PEDIDO 1: Transcreva do texto sobre o sargento Rodolfo Valentim Oliveira tudo desde "(...) Louvado, a" até "um militar exemplar.".
PEDIDO 2:
Segundo o texto sobre o sargento Rodolfo Valentim Oliveira, as afirmações abaixo estão certas? Responda sim ou não a cada uma e cite as palavras do texto que decidem.
(a) O sargento foi dado como morto em combate.
(b) A Medalha da Cruz de Guerra de 4.ª classe foi concedida por despacho de 4 de março de 1966.
(c) O louvor diz que o sargento já tinha vários anos de comissão.
PEDIDO 3: Continue o texto sobre o sargento Rodolfo Valentim Oliveira a partir da última frase apresentada.

═══ TEXTO DA PÁGINA ═══

De qualquer modo, sabemos de outros casos, que no CTIG o exército lidava mal com estas situações de mortes por "acidente com arma de fogo" (termo que em geral era um eufemismo para escamotear as verdadeiras causas de acidentes mortais como o suicídio ou o homicídio).
Para proteger seguramente a família e honrar a memória do 2º sargento Rodolfo Valentim Oliveira, este foi dado como "morto em combate", tendo sido louvado e agraciado, a título póstumo, com a Medalha da Cruz de Guerra de 4ª Classe bem como a Medalha da Cruz de Guerra, colectiva, de 1ª classe.
2. Lê-se, a propósito, no portal UTW - Ultramar TerraWeb, dos Veteranos da Guerra do Ultramar (com a devida vénia...)
Honra e Glória - Rodolfo Valentim Oliveira (...)
(...) Louvado, a título póstumo, por feitos em combate, publicado na Ordem de Serviço n.º 118, de 1965, da 4.ª Companhia de Caçadores Indígena (4ª CCaçI);
Agraciado, a título póstumo, por feitos em combate, com a Medalha da Cruz de Guerra de 4.ª classe, por despacho do Comandante-Chefe das Forças Armadas da Guiné, de 4 de Março de 1966, publicado na Ordem do Exército n.º 13 – 3.ª série, de 1966;(Publicado na Ordem de Serviço n.º 118, de 1965, da 4.ª Companhia de Caçadores):
Louvado, a título póstumo, o 2.º Sargento, Rodolfo Valentim de Oliveira, da 4.ª Companhia de Caçadores, porque tomando parte numa patrulha a Cobumba, frente a um inimigo superior não só em efectivo, como em armamento automático, mostrou coragem, sensatez, sangue-frio e inteligência no comando da sua Secção, apesar de ter apenas alguns dias de Comissão, pondo sem dúvida em evidência, qualidades de um militar exemplar.

═══ ENTRADAS LISTADAS ═══

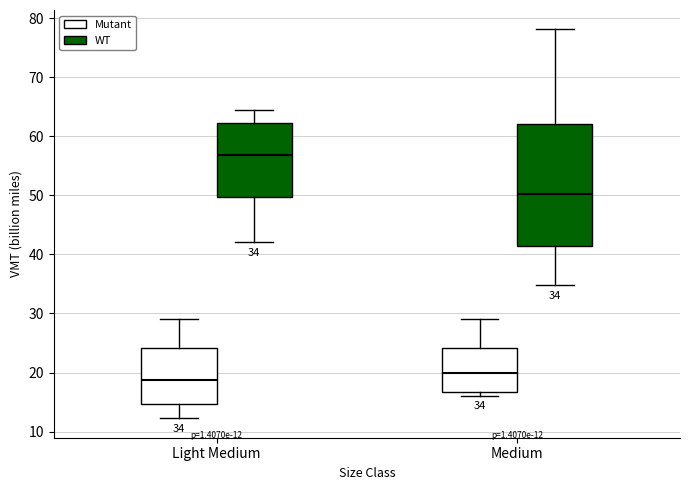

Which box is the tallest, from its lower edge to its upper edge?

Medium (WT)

═══
═══ ENTRADAS LISTADAS ═══

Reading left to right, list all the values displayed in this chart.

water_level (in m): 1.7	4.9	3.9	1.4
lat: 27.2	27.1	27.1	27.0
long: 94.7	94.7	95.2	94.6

═══
═══ ENTRADAS LISTADAS ═══

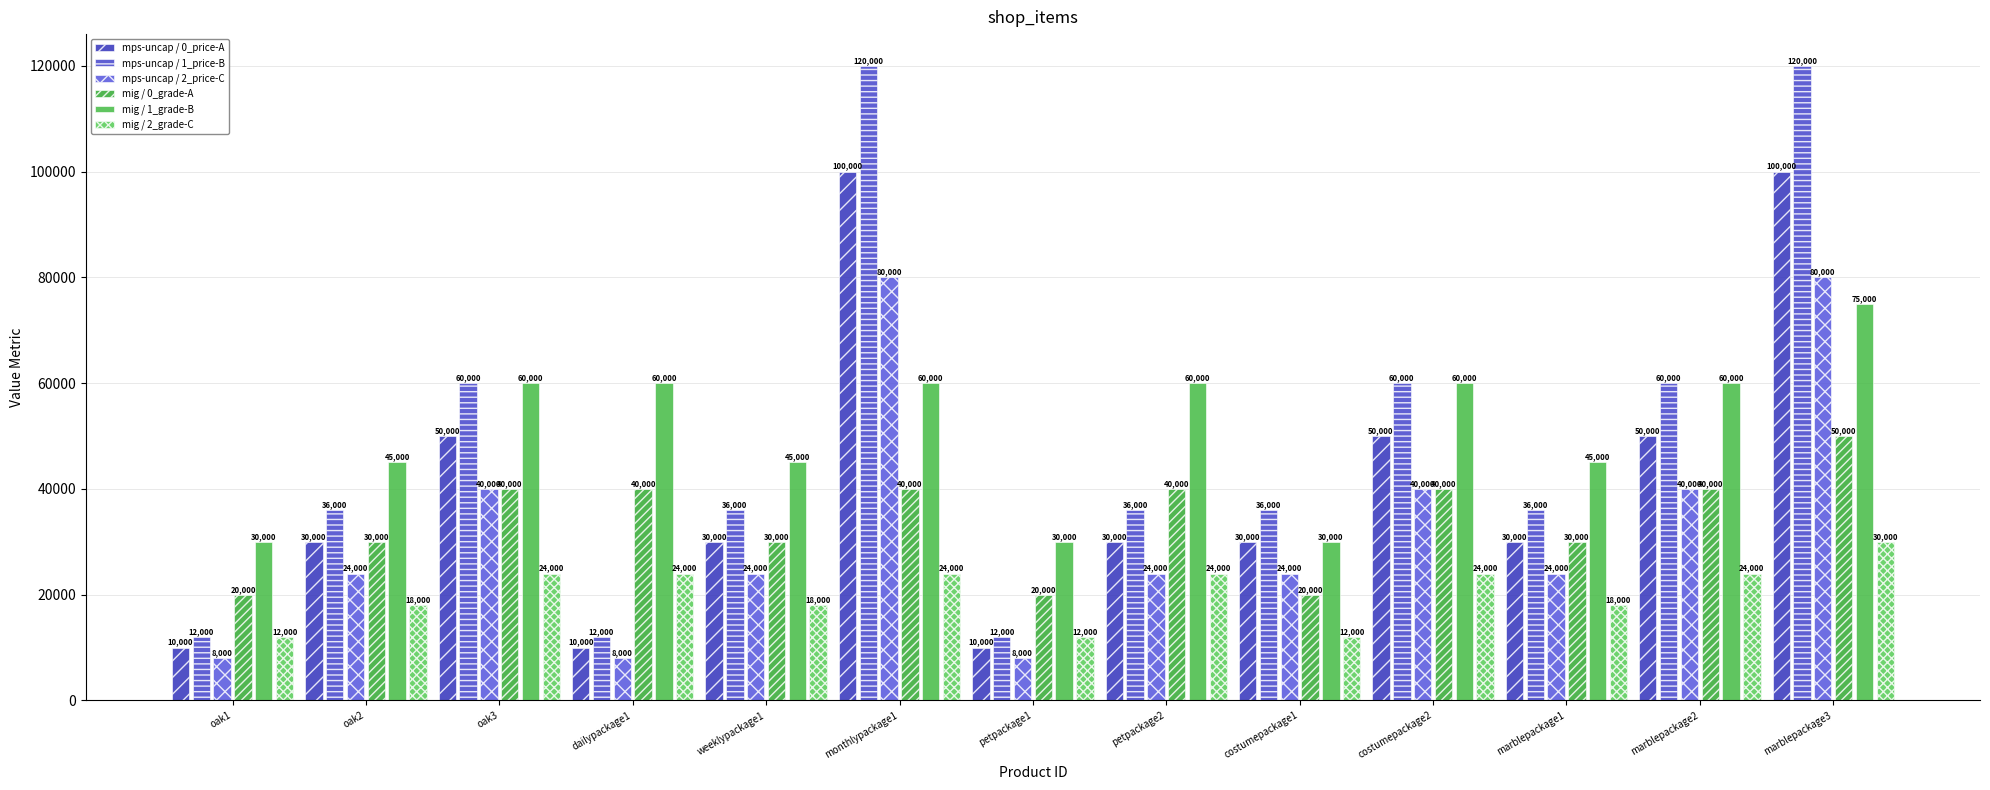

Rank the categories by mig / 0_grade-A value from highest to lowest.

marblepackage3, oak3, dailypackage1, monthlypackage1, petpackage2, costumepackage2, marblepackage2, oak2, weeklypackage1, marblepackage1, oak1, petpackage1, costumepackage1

═══

RESPOSTA 1:
(...) Louvado, a título póstumo, por feitos em combate, publicado na Ordem de Serviço n.º 118, de 1965, da 4.ª Companhia de Caçadores Indígena (4ª CCaçI);
Agraciado, a título póstumo, por feitos em combate, com a Medalha da Cruz de Guerra de 4.ª classe, por despacho do Comandante-Chefe das Forças Armadas da Guiné, de 4 de Março de 1966, publicado na Ordem do Exército n.º 13 – 3.ª série, de 1966;(Publicado na Ordem de Serviço n.º 118, de 1965, da 4.ª Companhia de Caçadores):
Louvado, a título póstumo, o 2.º Sargento, Rodolfo Valentim de Oliveira, da 4.ª Companhia de Caçadores, porque tomando parte numa patrulha a Cobumba, frente a um inimigo superior não só em efectivo, como em armamento automático, mostrou coragem, sensatez, sangue-frio e inteligência no comando da sua Secção, apesar de ter apenas alguns dias de Comissão, pondo sem dúvida em evidência, qualidades de um militar exemplar.

RESPOSTA 2:
(a) Sim: "este foi dado como "morto em combate"".
(b) Sim: "por despacho do Comandante-Chefe das Forças Armadas da Guiné, de 4 de Março de 1966".
(c) Não: "apesar de ter apenas alguns dias de Comissão".

RESPOSTA 3:
Contudo, durante a retirada do Pelotão, fazendo parte da força de cobertura, foi ferido pelo inimigo, do que adveio o seu falecimento. (...)
3. O que diz o nosso coeditor e colaborador permanente, Jorge Araújo, no poste P18953 (**) ?
A 3.ª BAIXA: - 2.º SARGENTO CMD RODOLFO VALENTIM OLIVEIRA, DA 4.ª CCAÇ, EM 11AGO1965
(...) A morte do 2.º Sargento Cmd Rodolfo Valentim Oliveira, natural de Santiago, Tavira, ocorrida em 11 de Agosto de 1965, 4.ª feira, é considerada a terceira na cronologia dos Sargentos do Exército falecidos em combate no CTIG.
O Sargento Rodolfo Valentim Oliveira pertencia à estrutura orgânica da 4.ª CCAÇ [Companhia de Caçadores Nativos (ou indígenas) constituída por praças africanas de Recrutamento Local, que eram enquadrados por oficiais, sargentos e praças especialistas oriundos da Metrópole.
Criada e instalada primeiramente em Bolama em finais de 1959, mudou-se em Julho de 1964 para Bedanda, por necessidades operacionais, uma vez que um dos objectivos intrínsecos para a sua criação foi/era a segurança e/ou a defesa das suas populações, estando assim implícito o conceito de "missão" ou "actividade operacional" na luta contra os grupos da/de guerrilha armados. Três anos após a instalação dos seus primeiros efectivos em Bedanda, esta Unidade é renomeada, em 1 de Abril de 1967, passando a designar-se por Companhia de Caçadores n.º 6 [CCAÇ 6 - "Onças Negras"] (vidé: P18387 e P18391). (...)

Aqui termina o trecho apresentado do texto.